### What is expected
Only an exact copy of the records below will serve as the answer.
━━━━━ Entries shown ━━━━━
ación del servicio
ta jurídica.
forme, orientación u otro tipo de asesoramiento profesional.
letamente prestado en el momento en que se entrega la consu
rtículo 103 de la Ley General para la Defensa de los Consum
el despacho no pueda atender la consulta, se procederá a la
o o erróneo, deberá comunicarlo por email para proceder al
━━━━━
### Answer below
ación del servicio
ta jurídica.
forme, orientación u otro tipo de asesoramiento profesional.
letamente prestado en el momento en que se entrega la consu
rtículo 103 de la Ley General para la Defensa de los Consum
el despacho no pueda atender la consulta, se procederá a la
o o erróneo, deberá comunicarlo por email para proceder al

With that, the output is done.